Sebagian besar anak-anak muda yang berprestasi di India pada usia di bawah 19 tahun tidak berhasil mencapai puncak, namun hal ini dipandang sebagai batu loncatan menuju kesuksesan dalam waktu dekat. Pemain berusia di bawah 19 tahun telah menghasilkan bintang masa depan untuk India di masa lalu, tetapi sebagian besar anak-anak muda tidak mampu mencapai kejayaan dan kesuksesan yang ditawarkan di kriket junior.
Veer sekarang tahu apa yang terjadi dalam hidup. Deshwali siap naik ring kriket domestik dan menunggu kesempatan.
Dalam empat tahun terakhir, Weir hanya berhasil memainkan delapan permainan kelas satu dan masuk dan keluar dari sebelas permainan.
“Apa yang saya pelajari adalah kriket bola merah, khususnya Piala Ranji, menguji karakter Anda dan menguji kesabaran Anda. Saya memulai dengan baik tetapi saya harus mencetak gol secara konsisten. Saya harus berimprovisasi dan berhenti memikirkan pilihan tersebut,” katanya.
Abad Veer tidak memberi Maharashtra keunggulan pada babak pertama. Di penghujung pertandingan, skor menjadi 312 karena hilangnya 6 gawang di hari terakhir. Tim Maharashtra kehilangan dua gawang awal Murtaza Truckwala dan Sachin Das pada menit ke-29. Setelah Weir dan kapten Gaekwad menambahkan 175 untuk gawang ketiga, Auqib Nabi dari J&K dikeluarkan karena 127 dari 257 bola sebagai pembuka. Ada 19 empat di babaknya. “Saya sudah lama ingin memukul, tujuan saya sebelum musim ini adalah memainkan babak yang lebih panjang dan memukul lebih lama. Saya senang dengan permulaannya, tetapi jalannya masih panjang,” tambahnya.
Kampung halaman Veer adalah distrik Bhor dekat Pune. Pada suatu saat, ayahnya Ashok Veer tidak bisa membelikannya tongkat pemukul yang bagus. Ayahnya mengorbankan karirnya sebagai pengacara agar dia bisa memberikan fasilitas pelatihan dan dukungan terbaik kepada putranya yang bermain kriket. Pada masa-masa awalnya dia biasa memasak makanan, menyiapkan makan siang, mengantar dan menjemput dari sekolah.

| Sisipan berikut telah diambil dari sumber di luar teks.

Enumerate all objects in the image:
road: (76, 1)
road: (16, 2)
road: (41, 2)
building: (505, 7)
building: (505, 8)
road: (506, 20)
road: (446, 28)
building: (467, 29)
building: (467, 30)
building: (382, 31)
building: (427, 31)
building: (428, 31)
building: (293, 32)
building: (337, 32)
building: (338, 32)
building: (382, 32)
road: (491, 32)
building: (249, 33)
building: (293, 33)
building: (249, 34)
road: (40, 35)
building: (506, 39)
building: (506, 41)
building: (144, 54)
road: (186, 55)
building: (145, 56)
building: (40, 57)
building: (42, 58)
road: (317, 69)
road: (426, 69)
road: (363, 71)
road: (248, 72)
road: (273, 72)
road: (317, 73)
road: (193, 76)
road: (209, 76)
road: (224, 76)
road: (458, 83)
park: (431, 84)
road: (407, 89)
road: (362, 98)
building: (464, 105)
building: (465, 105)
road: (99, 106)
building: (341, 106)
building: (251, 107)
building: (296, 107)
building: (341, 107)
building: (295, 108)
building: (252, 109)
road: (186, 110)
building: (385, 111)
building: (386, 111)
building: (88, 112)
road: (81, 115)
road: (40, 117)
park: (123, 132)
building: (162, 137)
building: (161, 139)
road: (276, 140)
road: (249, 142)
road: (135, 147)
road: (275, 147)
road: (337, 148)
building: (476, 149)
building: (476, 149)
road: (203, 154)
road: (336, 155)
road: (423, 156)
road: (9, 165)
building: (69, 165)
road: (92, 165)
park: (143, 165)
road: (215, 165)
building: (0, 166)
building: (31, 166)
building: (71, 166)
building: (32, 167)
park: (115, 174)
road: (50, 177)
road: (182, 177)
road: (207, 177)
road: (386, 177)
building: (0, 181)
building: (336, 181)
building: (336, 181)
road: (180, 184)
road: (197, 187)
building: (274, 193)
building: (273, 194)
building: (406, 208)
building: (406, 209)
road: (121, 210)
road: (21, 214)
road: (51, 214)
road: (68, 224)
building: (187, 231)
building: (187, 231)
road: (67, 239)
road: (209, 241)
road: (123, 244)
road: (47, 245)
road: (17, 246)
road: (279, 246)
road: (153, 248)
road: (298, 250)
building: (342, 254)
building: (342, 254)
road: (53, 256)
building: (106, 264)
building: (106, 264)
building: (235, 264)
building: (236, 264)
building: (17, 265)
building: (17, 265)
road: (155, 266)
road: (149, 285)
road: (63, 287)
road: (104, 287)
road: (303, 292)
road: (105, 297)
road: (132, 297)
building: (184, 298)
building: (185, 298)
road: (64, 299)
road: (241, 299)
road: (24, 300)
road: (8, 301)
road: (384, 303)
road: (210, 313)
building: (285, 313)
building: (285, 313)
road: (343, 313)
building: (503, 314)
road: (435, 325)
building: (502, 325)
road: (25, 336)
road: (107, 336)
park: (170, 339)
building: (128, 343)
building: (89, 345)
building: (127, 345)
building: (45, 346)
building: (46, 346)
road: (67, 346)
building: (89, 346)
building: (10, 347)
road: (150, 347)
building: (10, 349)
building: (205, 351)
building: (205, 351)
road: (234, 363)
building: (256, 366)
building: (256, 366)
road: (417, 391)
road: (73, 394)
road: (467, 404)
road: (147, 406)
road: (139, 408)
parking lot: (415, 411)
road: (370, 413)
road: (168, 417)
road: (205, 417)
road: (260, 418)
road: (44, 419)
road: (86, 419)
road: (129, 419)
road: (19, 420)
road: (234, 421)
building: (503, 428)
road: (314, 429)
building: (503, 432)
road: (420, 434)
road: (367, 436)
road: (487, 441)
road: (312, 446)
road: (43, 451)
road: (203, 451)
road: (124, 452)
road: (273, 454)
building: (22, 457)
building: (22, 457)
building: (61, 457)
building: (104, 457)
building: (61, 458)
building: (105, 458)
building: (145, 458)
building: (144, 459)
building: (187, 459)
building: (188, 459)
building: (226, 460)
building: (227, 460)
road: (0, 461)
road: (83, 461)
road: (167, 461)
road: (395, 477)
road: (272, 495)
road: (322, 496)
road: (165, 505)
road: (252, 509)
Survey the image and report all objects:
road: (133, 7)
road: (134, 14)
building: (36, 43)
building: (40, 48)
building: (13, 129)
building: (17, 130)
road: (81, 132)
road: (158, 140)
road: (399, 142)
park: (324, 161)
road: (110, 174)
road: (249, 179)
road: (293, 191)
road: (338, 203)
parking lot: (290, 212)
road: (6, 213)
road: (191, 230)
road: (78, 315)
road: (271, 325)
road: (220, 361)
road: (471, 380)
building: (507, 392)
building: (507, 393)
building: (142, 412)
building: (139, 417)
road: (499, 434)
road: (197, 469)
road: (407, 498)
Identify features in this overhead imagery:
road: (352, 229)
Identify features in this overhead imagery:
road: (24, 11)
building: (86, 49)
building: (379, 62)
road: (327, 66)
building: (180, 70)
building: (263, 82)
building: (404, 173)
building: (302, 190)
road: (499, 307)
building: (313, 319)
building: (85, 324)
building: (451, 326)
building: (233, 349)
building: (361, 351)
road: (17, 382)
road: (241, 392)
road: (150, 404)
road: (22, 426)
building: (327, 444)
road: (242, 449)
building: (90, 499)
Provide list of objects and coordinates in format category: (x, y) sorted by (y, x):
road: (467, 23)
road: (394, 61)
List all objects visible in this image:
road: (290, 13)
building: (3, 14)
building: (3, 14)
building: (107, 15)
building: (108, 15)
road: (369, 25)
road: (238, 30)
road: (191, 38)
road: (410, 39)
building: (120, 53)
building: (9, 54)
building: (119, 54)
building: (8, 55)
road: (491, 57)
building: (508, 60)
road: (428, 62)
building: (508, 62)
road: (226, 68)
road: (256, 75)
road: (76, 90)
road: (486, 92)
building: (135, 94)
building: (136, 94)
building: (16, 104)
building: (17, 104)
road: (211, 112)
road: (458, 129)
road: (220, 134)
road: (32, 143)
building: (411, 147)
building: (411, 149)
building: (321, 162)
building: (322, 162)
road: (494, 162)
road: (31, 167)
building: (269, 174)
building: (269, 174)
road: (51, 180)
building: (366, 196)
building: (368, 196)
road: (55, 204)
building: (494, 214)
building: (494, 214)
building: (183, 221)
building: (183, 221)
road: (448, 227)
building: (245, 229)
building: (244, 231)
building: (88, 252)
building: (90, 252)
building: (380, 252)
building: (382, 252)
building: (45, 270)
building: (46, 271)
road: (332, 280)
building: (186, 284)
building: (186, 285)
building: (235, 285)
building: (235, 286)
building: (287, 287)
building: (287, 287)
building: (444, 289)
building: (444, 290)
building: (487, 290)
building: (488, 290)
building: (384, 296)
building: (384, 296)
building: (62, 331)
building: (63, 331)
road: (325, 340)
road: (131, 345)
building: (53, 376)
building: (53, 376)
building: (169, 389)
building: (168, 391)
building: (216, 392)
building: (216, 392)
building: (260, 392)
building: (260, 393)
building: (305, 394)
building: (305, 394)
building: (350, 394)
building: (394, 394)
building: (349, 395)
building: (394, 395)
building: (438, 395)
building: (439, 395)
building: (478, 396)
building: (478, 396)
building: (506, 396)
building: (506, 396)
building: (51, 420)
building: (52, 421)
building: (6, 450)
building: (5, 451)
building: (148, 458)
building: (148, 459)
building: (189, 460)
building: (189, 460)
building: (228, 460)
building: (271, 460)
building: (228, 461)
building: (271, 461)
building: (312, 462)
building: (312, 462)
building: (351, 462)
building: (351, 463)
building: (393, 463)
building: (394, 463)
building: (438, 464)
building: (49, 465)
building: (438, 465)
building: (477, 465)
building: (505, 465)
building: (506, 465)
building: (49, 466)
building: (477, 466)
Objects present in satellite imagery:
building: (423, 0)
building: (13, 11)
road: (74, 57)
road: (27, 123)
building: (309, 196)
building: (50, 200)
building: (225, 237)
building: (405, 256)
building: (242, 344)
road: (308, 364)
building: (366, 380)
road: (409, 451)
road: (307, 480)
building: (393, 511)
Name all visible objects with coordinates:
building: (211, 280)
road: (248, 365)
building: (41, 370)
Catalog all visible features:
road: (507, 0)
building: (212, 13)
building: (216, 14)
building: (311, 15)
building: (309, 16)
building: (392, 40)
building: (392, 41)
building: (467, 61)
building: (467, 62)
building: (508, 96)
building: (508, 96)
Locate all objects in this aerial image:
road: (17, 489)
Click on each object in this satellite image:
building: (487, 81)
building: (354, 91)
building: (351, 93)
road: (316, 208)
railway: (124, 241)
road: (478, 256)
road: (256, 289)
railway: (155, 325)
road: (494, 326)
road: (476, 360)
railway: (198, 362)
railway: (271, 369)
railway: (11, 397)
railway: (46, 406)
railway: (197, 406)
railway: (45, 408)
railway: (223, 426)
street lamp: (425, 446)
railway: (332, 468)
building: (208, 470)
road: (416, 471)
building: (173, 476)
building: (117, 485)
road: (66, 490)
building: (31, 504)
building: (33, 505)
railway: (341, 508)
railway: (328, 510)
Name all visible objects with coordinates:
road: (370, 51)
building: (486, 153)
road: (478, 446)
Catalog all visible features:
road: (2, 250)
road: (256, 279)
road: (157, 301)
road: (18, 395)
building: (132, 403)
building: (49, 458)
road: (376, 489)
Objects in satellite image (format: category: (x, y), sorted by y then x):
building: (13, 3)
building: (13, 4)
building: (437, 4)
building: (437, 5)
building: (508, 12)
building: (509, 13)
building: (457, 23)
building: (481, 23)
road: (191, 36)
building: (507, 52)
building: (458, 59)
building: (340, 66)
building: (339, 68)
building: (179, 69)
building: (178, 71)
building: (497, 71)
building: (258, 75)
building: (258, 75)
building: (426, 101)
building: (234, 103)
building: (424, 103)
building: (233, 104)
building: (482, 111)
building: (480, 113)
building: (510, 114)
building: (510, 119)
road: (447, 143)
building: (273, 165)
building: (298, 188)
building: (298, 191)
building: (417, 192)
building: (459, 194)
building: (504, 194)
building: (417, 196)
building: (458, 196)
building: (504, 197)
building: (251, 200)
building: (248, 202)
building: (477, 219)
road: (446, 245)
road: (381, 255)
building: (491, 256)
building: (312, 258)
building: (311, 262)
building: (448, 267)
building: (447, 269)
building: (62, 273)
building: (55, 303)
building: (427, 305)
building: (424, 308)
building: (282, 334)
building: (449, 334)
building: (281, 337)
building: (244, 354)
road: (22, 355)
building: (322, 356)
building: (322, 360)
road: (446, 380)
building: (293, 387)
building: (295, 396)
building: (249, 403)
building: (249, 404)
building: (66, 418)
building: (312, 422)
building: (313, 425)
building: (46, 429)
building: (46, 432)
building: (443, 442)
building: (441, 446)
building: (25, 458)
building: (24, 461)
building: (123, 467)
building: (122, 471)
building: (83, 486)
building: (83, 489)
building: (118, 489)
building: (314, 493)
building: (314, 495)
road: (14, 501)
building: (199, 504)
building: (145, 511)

Kembali ke Bhor, ayahnya menyiapkan lahan dalam ruangan di tanahnya. Seiring kemajuan karirnya, ayahnya mulai melatih anak-anak muda di fasilitas dalam ruangannya.
“Saya berdiskusi dengannya setiap hari, saya masih berdiskusi dengannya terutama soal mental. Saya di sini dan dia sibuk melatih anak-anak lain di fasilitas dalam ruangan saya,” kata Siddesh.